Abstract A sialyltransferase that catalyzes the synthesis of mucin from cytidine 5'-monophospho-N-acetylneuraminic acid and sialidase-treated sheep submaxillary mucin has been isolated from sheep submaxillary glands. The partially purified transferase incorporated approximately 70% of the sialic acid cleaved from the mucin by sialidase. Kinetic studies showed that the approximate Km values were 1.9 mm for the sialidase-treated mucin (calculated in terms of the concentration of N-acetylgalactosamine acceptor sites), and 0.57 mm for the CMP-N-acetylneuraminic acid. No metal ion requirement could be demonstrated for the reaction. The purified enzyme could utilize CMP-N-glycolylneuraminic acid in place of CMP-N-acetylneuraminic acid. Active acceptors included polymers containing terminal N-acetylgalactosamine residues such as sialidase-treated mucins from the submaxillary glands of sheep, pig, and cow, as well as fetuin, a glycopeptide from milk, and erythrocyte hemagglutination inhibitor.
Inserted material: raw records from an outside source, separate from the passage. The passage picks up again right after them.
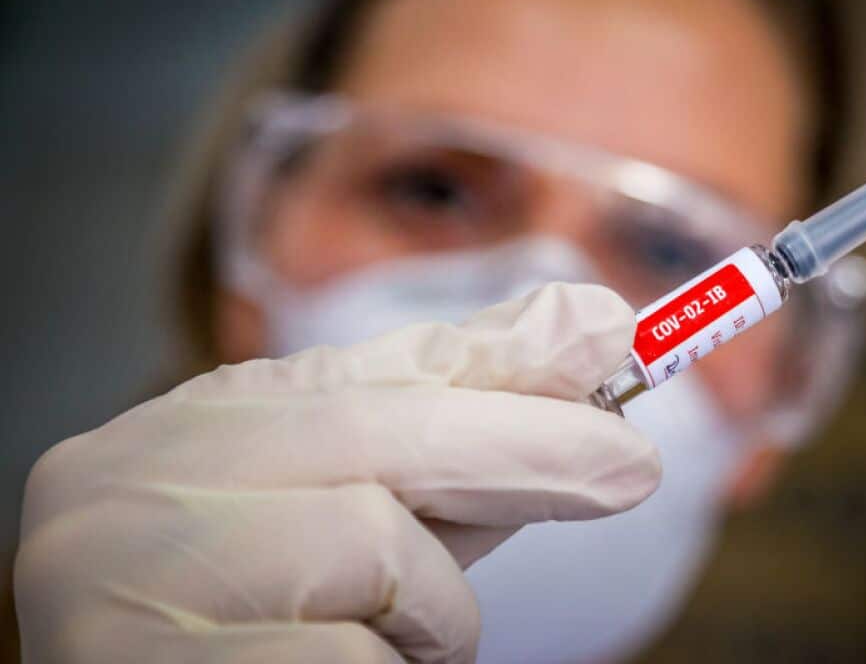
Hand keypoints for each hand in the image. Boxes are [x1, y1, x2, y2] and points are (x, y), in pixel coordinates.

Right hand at [15, 283, 659, 662]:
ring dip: (435, 609)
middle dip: (527, 442)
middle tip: (634, 465)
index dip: (503, 355)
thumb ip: (445, 439)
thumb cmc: (242, 615)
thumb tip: (581, 347)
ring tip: (399, 642)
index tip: (611, 332)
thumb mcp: (335, 512)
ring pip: (378, 544)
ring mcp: (132, 573)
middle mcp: (141, 480)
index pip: (369, 370)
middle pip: (380, 432)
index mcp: (189, 428)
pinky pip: (349, 655)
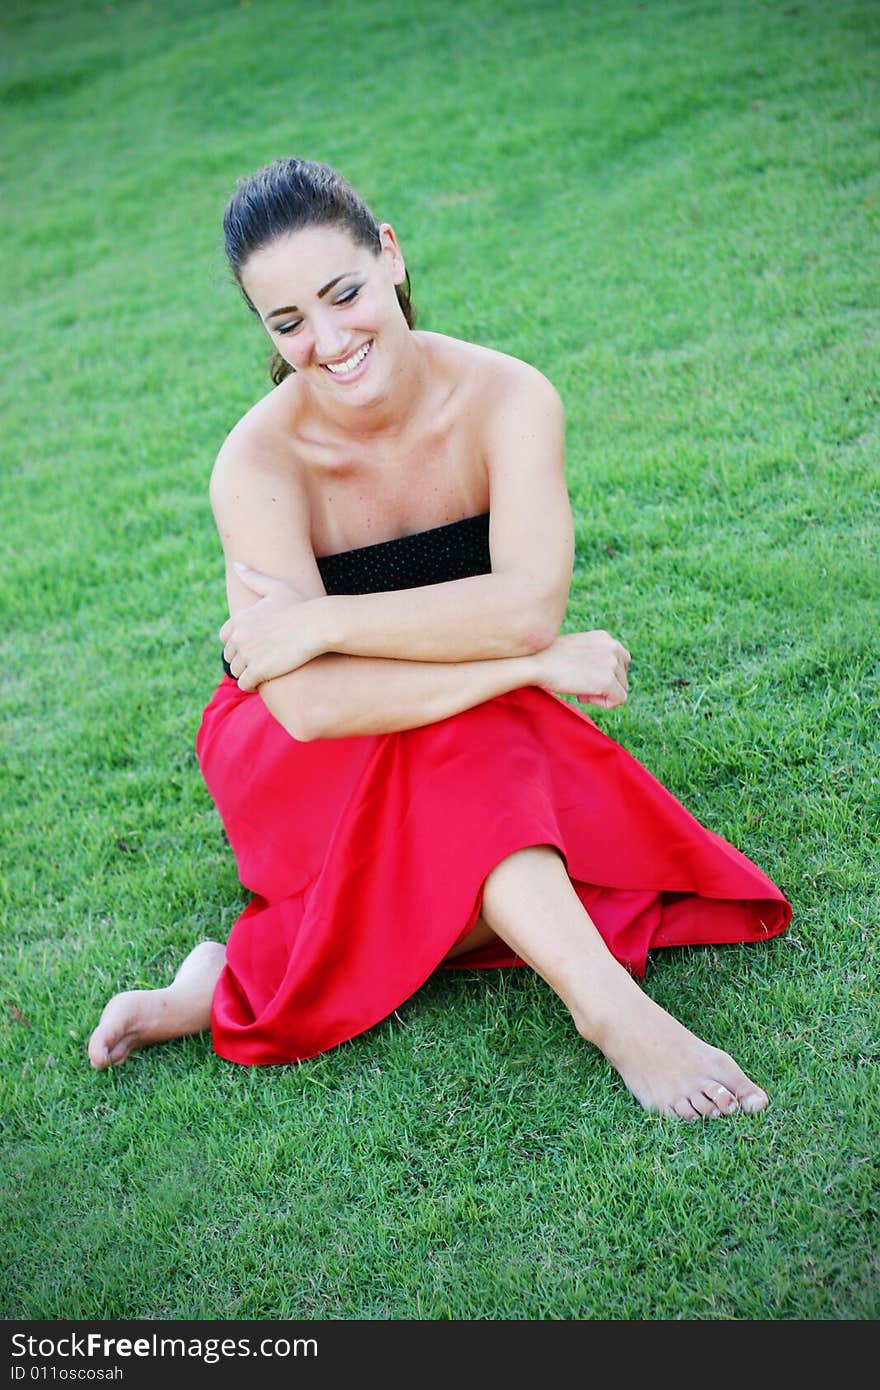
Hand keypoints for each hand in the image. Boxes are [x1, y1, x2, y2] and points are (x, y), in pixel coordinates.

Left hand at [219, 563, 323, 690]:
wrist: (318, 625)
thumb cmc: (301, 606)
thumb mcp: (276, 588)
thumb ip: (253, 577)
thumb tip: (237, 565)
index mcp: (239, 618)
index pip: (225, 638)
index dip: (238, 644)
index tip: (255, 646)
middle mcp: (239, 636)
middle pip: (230, 656)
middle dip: (243, 660)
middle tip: (263, 660)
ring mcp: (247, 654)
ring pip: (237, 672)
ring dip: (248, 673)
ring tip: (266, 670)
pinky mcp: (258, 670)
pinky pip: (245, 683)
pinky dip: (253, 684)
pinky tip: (266, 680)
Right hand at [535, 630, 630, 707]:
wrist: (536, 663)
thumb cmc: (547, 658)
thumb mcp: (576, 648)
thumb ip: (592, 656)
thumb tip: (599, 676)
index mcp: (605, 637)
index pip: (621, 661)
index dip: (606, 674)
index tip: (587, 677)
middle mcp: (613, 647)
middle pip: (622, 676)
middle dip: (605, 685)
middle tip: (581, 686)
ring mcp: (612, 664)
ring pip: (621, 689)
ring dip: (602, 694)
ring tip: (580, 690)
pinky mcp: (608, 681)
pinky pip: (619, 699)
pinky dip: (603, 703)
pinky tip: (583, 697)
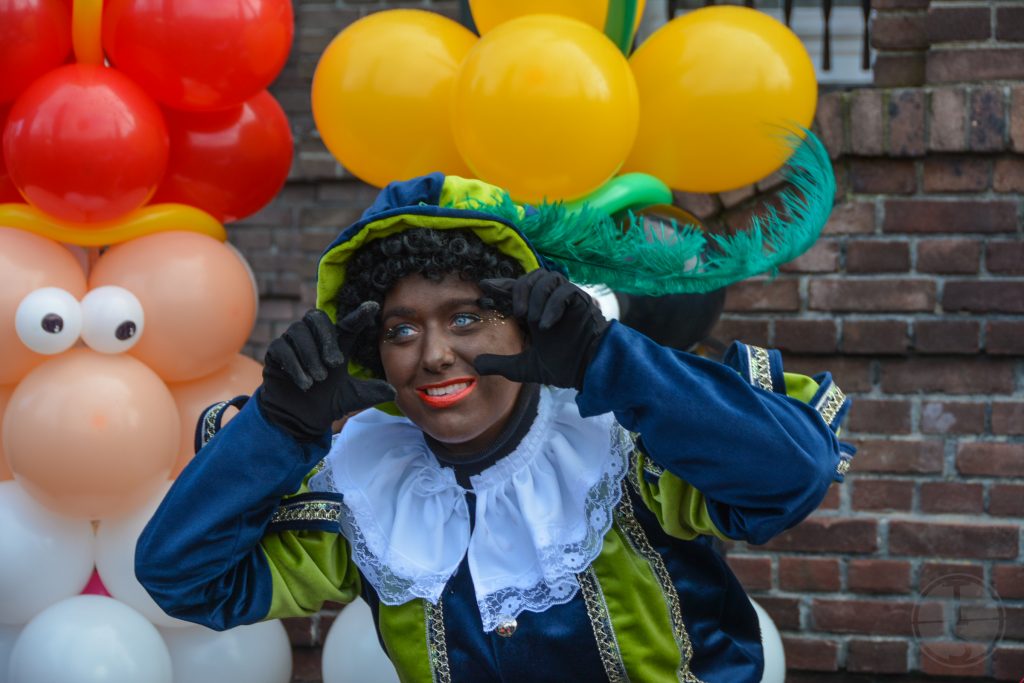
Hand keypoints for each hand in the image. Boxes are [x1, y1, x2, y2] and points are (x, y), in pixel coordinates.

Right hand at [259, 304, 395, 440]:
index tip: (372, 307)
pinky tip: (304, 384)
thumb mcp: (353, 397)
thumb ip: (371, 392)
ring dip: (310, 355)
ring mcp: (293, 342)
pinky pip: (282, 348)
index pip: (348, 324)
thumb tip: (393, 392)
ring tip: (318, 380)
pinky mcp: (274, 352)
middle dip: (327, 339)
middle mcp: (314, 338)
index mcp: (336, 344)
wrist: (299, 418)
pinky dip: (295, 366)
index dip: (359, 315)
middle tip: (335, 363)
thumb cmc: (327, 402)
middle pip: (317, 318)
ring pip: (298, 331)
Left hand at [473, 270, 608, 389]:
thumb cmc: (564, 367)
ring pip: (548, 278)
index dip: (502, 285)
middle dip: (520, 290)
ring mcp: (567, 299)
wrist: (589, 372)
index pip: (517, 289)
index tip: (484, 286)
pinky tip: (546, 325)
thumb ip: (501, 363)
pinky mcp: (582, 301)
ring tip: (534, 320)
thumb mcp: (524, 367)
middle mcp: (551, 301)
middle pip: (532, 276)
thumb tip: (476, 364)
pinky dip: (553, 305)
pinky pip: (566, 291)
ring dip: (537, 296)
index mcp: (537, 310)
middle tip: (518, 313)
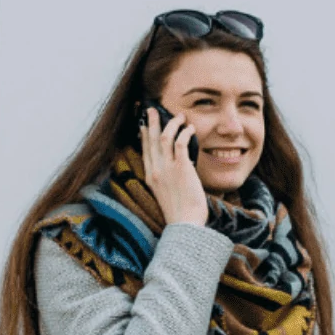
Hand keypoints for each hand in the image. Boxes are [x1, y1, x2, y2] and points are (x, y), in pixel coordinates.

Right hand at [140, 108, 206, 227]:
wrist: (185, 225)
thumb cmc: (182, 215)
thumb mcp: (167, 196)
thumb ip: (167, 182)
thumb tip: (177, 172)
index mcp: (151, 177)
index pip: (145, 150)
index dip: (144, 136)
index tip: (144, 126)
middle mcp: (156, 170)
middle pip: (150, 139)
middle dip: (151, 122)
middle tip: (153, 109)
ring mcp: (168, 169)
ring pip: (164, 137)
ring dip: (171, 124)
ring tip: (179, 116)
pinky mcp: (181, 169)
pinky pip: (180, 143)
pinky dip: (184, 133)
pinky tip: (190, 128)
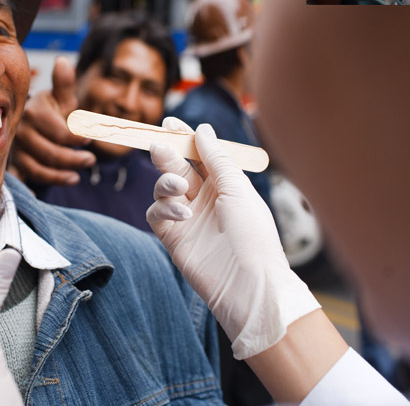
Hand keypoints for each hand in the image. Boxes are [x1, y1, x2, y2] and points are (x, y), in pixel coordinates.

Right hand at [9, 56, 94, 184]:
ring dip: (59, 176)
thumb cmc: (50, 110)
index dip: (78, 137)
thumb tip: (63, 61)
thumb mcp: (60, 97)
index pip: (59, 131)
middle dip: (73, 159)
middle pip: (50, 153)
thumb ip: (64, 83)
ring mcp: (14, 150)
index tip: (91, 139)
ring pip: (37, 169)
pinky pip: (21, 180)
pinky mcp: (11, 165)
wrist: (27, 121)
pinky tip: (40, 196)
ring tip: (76, 176)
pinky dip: (30, 189)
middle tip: (91, 161)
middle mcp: (20, 131)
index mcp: (34, 112)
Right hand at [146, 118, 319, 359]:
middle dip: (169, 155)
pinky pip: (156, 214)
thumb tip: (202, 130)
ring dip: (167, 181)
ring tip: (179, 187)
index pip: (201, 155)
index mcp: (226, 185)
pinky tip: (181, 214)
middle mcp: (206, 199)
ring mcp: (188, 218)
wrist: (248, 285)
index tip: (171, 123)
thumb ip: (217, 159)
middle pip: (180, 167)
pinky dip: (163, 208)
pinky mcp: (173, 238)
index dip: (186, 138)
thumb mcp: (238, 189)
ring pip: (164, 188)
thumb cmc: (253, 236)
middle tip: (160, 146)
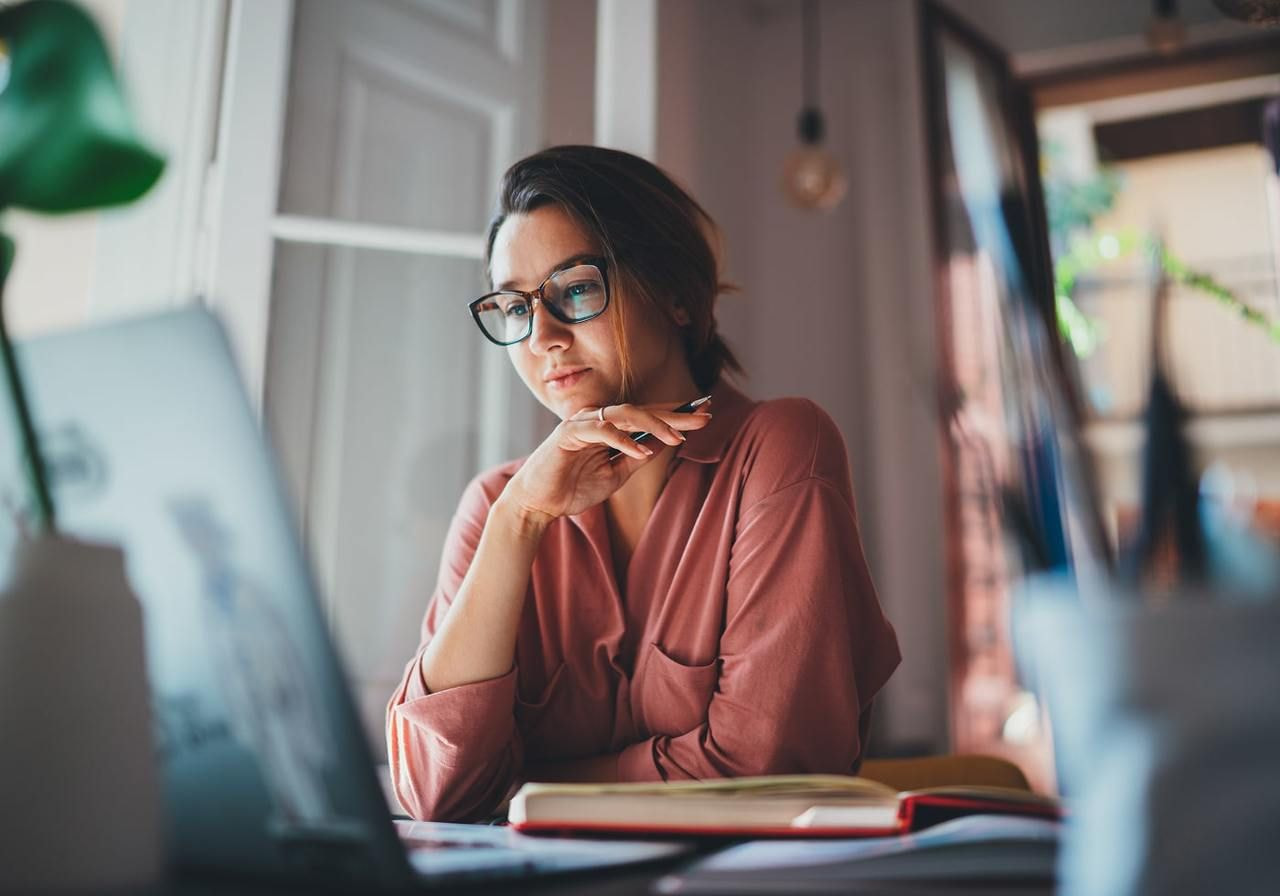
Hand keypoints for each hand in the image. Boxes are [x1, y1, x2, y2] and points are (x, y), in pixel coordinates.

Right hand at [500, 400, 711, 523]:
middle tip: (704, 417)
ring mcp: (582, 423)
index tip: (704, 415)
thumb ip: (636, 458)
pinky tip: (642, 451)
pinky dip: (622, 440)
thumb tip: (664, 444)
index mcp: (609, 427)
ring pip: (624, 414)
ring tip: (678, 437)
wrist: (539, 504)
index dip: (675, 415)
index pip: (647, 416)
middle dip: (674, 415)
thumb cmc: (573, 488)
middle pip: (642, 410)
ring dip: (654, 424)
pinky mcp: (567, 434)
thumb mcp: (615, 475)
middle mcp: (597, 419)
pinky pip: (601, 430)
Crude extracts contained an endogenous acceptor for sialic acid, which was separated from the sialyltransferase and partially characterized as an incomplete mucin. A tissue survey showed the presence of the sialyltransferase in extracts of submaxillary glands of sheep, pig, and cow, and each of the extracts was active with the mucins obtained from any of the species. The requirements for acceptor activity are discussed. The ovine submaxillary mucin synthesized by the purified enzyme was purified and characterized, and periodate oxidation studies showed that the sialic acid was linked to the N-acetylgalactosamine residue at C-6.